17.Section 7 (1)(g) of the Act allows for termination of tenancy on grounds that the Landlord intends to personally occupy the premises for a period of not less than one year. The provision specifically provides as follows:7(g) Subject as hereinafter provided, that on the termination of the tenancy the landlord himself intends to occupy for a period of not less than one year the premises comprised in the tenancy for the purposes, or partly for the purposes, of a business to be carried on by him therein, or at his residence.
18.In order to succeed in a claim of vacant possession, this Honourable Tribunal must be satisfied that the Landlord himself intends to occupy the suit premises for a period of not less than one year. The criteria for determining the landlord’s intention were dealt with in the case of; Auto Engineering Ltd Versus M. Gonella & Company Limited (1978) eKLR where the Court held:Apart from making a mere assertion that he intends to occupy the premises for a period of not less than one year the landlord’s intention can be gauged from surrounding circumstances which lead a court to find on a balance of probabilities that the Landlord has established such an intention.”
19.Indeed, in finding that the Landlord had established a clear and settled intention to occupy the suit premises, the Environment and Land Court in the case of; Hashim Omar Hashim versus Alliance Nominee Limited [2020] eKLR stated as follows:…I do not think that in the instance of this case there is any doubt as to what business the landlord wishes to carry out, for it is clear that it is for short term rental.
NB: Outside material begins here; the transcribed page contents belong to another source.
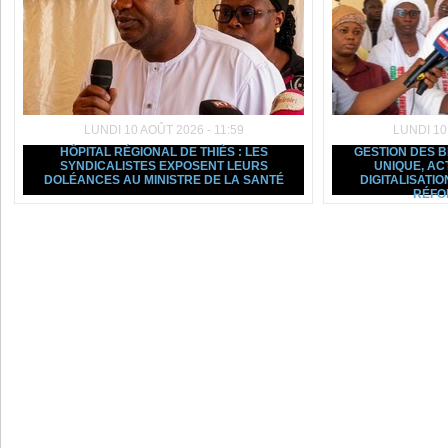
LUNDI 10 AOÛT 2026 - 11:59
LUNDI 10
HÔPITAL RÉGIONAL DE THIÈS : LES
GESTION DES B
SYNDICALISTES EXPOSENT LEURS
UNIQUE, AC
DOLÉANCES AU MINISTRE DE LA SANTÉ
DIGITALISATIO
RÉFO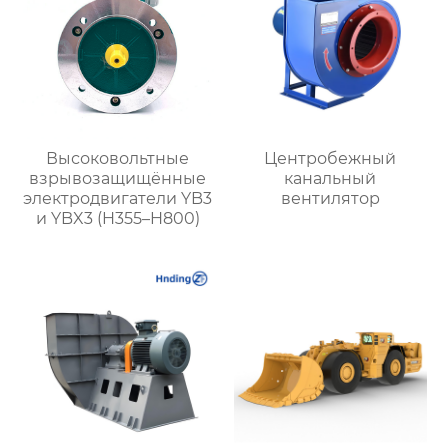
Высоковольтные
Центробежный
взрывозащищённые
канальный
электродвигатели YB3
вентилятор
и YBX3 (H355–H800)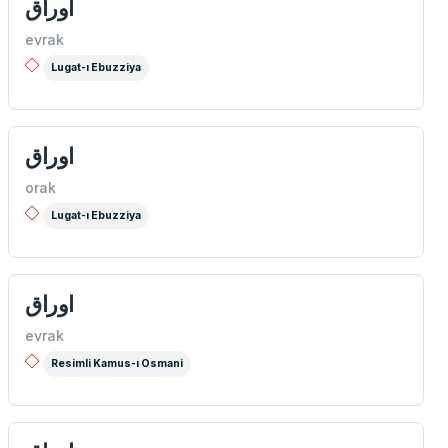
اوراق
evrak
Lugat-ı Ebuzziya
اوراق
orak
Lugat-ı Ebuzziya
اوراق
evrak
Resimli Kamus-ı Osmani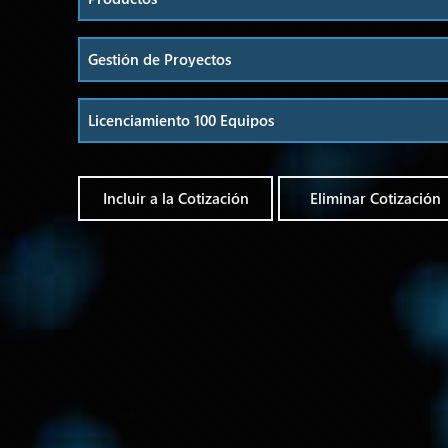
Incluir a la Cotización
Eliminar Cotización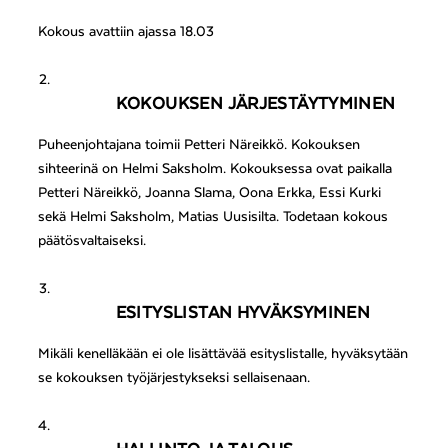
Kokous avattiin ajassa 18.03
KOKOUKSEN JÄRJESTÄYTYMINEN
Puheenjohtajana toimii Petteri Näreikkö. Kokouksen
sihteerinä on Helmi Saksholm. Kokouksessa ovat paikalla
Petteri Näreikkö, Joanna Slama, Oona Erkka, Essi Kurki
sekä Helmi Saksholm, Matias Uusisilta
.
Todetaan kokous
päätösvaltaiseksi.
ESITYSLISTAN HYVÄKSYMINEN
Mikäli kenelläkään ei ole lisättävää esityslistalle, hyväksytään
se kokouksen työjärjestykseksi sellaisenaan.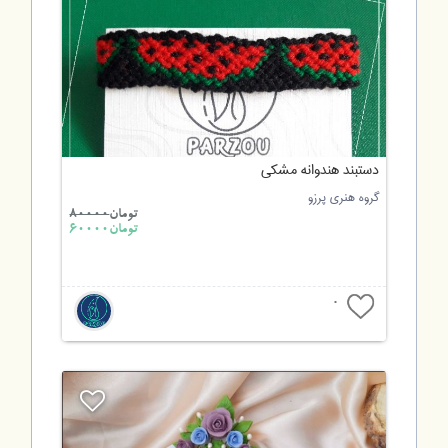
دستبند هندوانه مشکی
گروه هنری پرزو
تومان
80000
تومان60000
0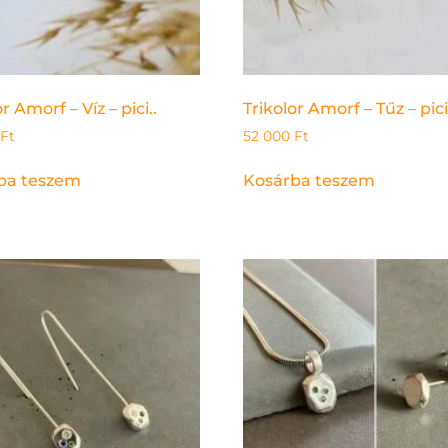
r Amorf – Víz – pici..
Trikolor Amorf – Tűz – pici
Ft
52 000
Ft
ba teszem
Kosárba teszem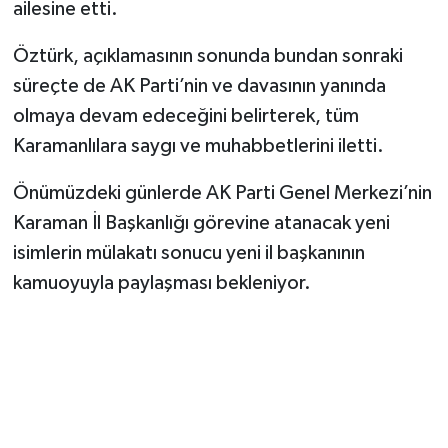
ailesine etti.
Öztürk, açıklamasının sonunda bundan sonraki
süreçte de AK Parti’nin ve davasının yanında
olmaya devam edeceğini belirterek, tüm
Karamanlılara saygı ve muhabbetlerini iletti.
Önümüzdeki günlerde AK Parti Genel Merkezi’nin
Karaman İl Başkanlığı görevine atanacak yeni
isimlerin mülakatı sonucu yeni il başkanının
kamuoyuyla paylaşması bekleniyor.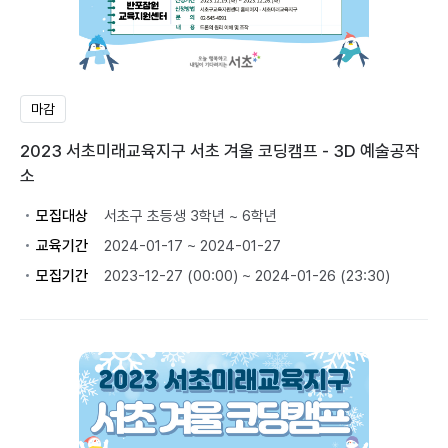
마감
2023 서초미래교육지구 서초 겨울 코딩캠프 - 3D 예술공작
소
모집대상
서초구 초등생 3학년 ~ 6학년
교육기간
2024-01-17 ~ 2024-01-27
모집기간
2023-12-27 (00:00) ~ 2024-01-26 (23:30)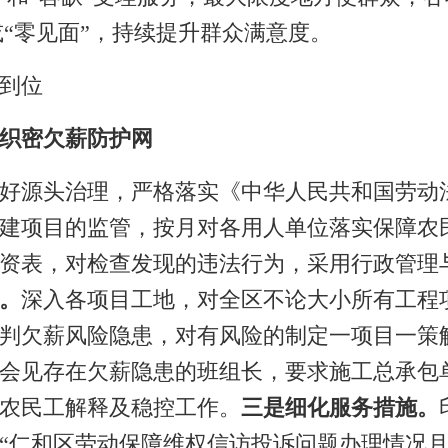
或
“
零见面
”
，
持续提升
群众满意度。
到位
织密
欠薪防护网
好源头治理
，严格落实《中华人民共和国劳动
建项目的监管，
按月对各
用人单位
落实保障农
资表，对检查发现的违法行为
，
采用行政管理
。
深入
各
项目工地
，
对全区不论大小所有工程
判欠薪风险隐患
，对有风险的制定一项目一策
会见存在欠薪隐患的班组长
，要求
施工总承包
农民工解释及稳控工作
。
三是细化服务措施。
“
仁和区劳动保障维权信访投诉问题办理情况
I am in the circumstances of this case, ready to infer that the landlord wishes to use the premises for more than one year, based partly on the reason that the landlord disclosed the nature of the business he intended to operate and the amount of money intended to be spent, which is Kshs. 20 – 30 Million. I do not think that one would use this amount of money on this premises in order to use it for a period of less than one year. I am satisfied, just as the Chairman of the Tribunal was, that there was a genuine reason given by the landlord for needing to have the premises to operate its own business. The notice given, which was six months, was also sufficient, and I think that it was now incumbent upon the appellant to seek alternative ways of operating his restaurant business without the bungalow in question.”
20.In the present dispute, the landlord apart from stating in the notice that they intended to use the premises, did not adduce any evidence in support of this ground. I am not satisfied in the present case that the landlord has been able to discharge his burden of proof that he intends to occupy the suit premises for own business. The notice is thus a candidate for dismissal for that reason.
21.In the end, the notice of termination dated 7th June, 2022 and the subsequent reference filed 12th September, 2022 are dismissed in their entirety.
22.Each party shall bear their own costs.
DATED, SIGNED AND DELIVERED VIRTUALLY THIS 18TH DAY OF OCTOBER, 2024.HON. PATRICIA MAYMEMBERBUSINESS PREMISES RENT TRIBUNALDelivered in the presence of Kiptoo Landlord, in the absence of the Tenant.